Believing himself a political genius without parallel in world history (admittedly, not the president’s strongest subject), Donald Trump saw no need to change anything. There was never an acknowledgment of the gravity of office, never a plea for national unity and certainly never a stutter-step towards the center.
In 2017, Trump the Master Builder couldn’t even bring himself to cut a deal with eager Democrats to rebuild highways, bridges and tunnels. Long hours confined to the Oval Office – with only national security briefing books for diversion – allowed Trump to hone his mastery of bizarrely capitalized, often misspelled and consistently bilious tweets. He was an insult comedian who didn’t realize that he had access to the nuclear codes.
The result was that the Trump inaugural honeymoon lasted about as long as a Tinder date. He hit a dismal 43% approval rating in the polling averages in February 2017 – and never consistently rose above it during the rest of his presidency. In comparison, Richard Nixon, Bill Clinton and George W Bush all boasted approval ratings around 60% during similar periods when the unemployment rate hit rock bottom.
Politically, everything that Trump touches has been a disaster for the Republicans.
Trump’s bumbling endorsements even helped the Democrats win a 2017 Senate seat in deep red Alabama. In theory, the Republican party should have been poised to hold their own in the 2018 congressional elections with a buoyant economy and massive tax cuts to brag about. But Trump – displaying his trademark manhandling of politics – instead made 2018 a referendum on his person and on phantom caravans of bloodthirsty migrants heading for the Mexican border.

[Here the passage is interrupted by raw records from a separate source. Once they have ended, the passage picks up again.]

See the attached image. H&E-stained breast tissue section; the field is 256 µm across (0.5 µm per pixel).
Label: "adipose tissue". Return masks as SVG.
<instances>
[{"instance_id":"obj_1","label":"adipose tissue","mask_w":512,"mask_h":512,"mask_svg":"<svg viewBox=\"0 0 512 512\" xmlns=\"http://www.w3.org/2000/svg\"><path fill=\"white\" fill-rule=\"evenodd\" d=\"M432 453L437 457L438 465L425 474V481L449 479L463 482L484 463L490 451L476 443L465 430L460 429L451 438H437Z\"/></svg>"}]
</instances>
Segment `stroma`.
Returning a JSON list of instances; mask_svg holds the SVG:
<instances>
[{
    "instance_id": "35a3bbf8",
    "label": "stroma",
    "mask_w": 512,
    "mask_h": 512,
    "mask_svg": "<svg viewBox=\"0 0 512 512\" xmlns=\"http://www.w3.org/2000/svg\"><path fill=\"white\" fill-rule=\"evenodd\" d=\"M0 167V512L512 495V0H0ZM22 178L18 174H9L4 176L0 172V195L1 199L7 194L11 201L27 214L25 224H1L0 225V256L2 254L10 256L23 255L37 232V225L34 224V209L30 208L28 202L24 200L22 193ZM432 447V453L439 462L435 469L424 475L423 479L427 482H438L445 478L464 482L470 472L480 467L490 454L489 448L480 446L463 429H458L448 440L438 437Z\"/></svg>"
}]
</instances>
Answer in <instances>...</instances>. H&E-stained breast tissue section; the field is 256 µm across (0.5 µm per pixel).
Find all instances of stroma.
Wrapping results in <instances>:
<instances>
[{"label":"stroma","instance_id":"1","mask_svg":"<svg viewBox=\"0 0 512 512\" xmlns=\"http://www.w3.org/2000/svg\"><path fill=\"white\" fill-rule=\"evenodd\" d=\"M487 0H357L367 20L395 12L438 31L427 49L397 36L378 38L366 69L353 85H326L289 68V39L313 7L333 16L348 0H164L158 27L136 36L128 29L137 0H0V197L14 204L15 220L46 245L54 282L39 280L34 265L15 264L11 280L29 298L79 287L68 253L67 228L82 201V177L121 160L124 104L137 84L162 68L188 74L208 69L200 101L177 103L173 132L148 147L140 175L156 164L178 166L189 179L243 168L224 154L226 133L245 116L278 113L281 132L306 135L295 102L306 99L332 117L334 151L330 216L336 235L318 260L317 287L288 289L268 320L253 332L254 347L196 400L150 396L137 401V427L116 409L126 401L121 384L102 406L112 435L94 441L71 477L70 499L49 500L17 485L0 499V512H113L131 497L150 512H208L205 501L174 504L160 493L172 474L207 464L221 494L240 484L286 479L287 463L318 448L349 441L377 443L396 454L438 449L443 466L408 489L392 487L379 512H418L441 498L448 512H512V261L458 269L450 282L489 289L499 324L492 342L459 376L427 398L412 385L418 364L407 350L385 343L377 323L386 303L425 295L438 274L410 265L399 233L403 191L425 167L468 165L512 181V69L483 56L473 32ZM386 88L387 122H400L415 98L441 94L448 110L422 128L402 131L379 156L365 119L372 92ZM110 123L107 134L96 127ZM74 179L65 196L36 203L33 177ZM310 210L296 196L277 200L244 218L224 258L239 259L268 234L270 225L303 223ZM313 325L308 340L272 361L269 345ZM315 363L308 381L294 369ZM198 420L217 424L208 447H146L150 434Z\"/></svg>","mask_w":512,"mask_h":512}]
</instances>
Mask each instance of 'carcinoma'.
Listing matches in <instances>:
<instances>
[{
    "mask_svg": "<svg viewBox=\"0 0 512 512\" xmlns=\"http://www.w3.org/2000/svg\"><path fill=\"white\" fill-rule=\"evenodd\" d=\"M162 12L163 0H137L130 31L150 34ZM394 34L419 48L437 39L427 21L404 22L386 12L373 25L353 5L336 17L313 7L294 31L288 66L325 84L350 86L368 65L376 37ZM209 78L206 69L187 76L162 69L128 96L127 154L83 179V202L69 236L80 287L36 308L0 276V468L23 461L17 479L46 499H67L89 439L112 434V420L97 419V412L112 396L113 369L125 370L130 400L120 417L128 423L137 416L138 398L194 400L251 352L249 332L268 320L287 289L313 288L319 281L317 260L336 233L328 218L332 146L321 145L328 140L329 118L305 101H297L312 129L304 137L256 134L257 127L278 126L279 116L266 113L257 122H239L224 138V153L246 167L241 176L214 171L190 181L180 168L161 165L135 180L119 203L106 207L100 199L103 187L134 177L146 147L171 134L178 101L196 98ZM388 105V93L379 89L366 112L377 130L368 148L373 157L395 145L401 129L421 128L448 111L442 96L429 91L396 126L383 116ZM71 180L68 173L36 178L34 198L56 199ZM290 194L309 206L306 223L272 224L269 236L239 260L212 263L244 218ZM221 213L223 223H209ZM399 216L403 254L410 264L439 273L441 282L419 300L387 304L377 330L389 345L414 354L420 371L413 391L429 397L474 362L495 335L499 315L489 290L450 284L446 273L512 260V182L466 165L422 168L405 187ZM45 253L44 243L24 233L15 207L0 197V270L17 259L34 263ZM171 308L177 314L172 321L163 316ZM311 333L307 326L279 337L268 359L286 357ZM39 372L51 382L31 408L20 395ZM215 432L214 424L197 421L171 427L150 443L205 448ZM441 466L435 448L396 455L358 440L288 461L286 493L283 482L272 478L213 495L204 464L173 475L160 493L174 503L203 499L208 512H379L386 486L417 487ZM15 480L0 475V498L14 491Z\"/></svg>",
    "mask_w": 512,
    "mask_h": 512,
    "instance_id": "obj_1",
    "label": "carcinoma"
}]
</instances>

The results: Nancy Pelosi became House speaker and congressional Democrats roared through the suburbs, electing legislators in unlikely places like Oklahoma City and Salt Lake City. With 26 Democratic-held Senate seats on the ballot in 2018 (compared with just nine Republican seats), the Republicans were in a position to create an enduring Senate majority under Mitch McConnell. Instead, thanks largely to Trump, they gained a paltry two seats.
Even before the pandemic, the seeds were planted for Trump to become just the fourth incumbent president in a century to be defeated for re-election.
Voters over 65, a key demographic group that gave him an edge in 2016, had begun to abandon the president in mid-2019, even before the coronavirus. Despite the predicted “Democrats in disarray” headlines, shared rage against Trump allowed Joe Biden to unite the party after decisively winning the South Carolina primary. And it was Trump himself who hired Brad Parscale as his initial 2020 campaign manager, setting in motion a hapless re-election effort that blew through $1bn and left the Trump forces scrounging for lost coins under seat cushions to pay for October TV ads.
Trump’s only political success over four years was cowing the Republican party into submission. Instead of distancing themselves from an incompetent president, Republican officials hitched their wagon to his supposed star power. As a result, Republicans became a party that is not only anti-science, but anti-public health. Which is certainly an unorthodox stance in the middle of a pandemic.
The truth is that the Trump presidency was always destined to end badly. Trump’s narcissism does not allow him to change, because doing so would force the admission that his radiant being has a few minor flaws. How could Trump see the light when he believes he is the light? So instead he headed for the darkness of defeat still pretending that it was 2016 and Hillary Clinton was on the ballot.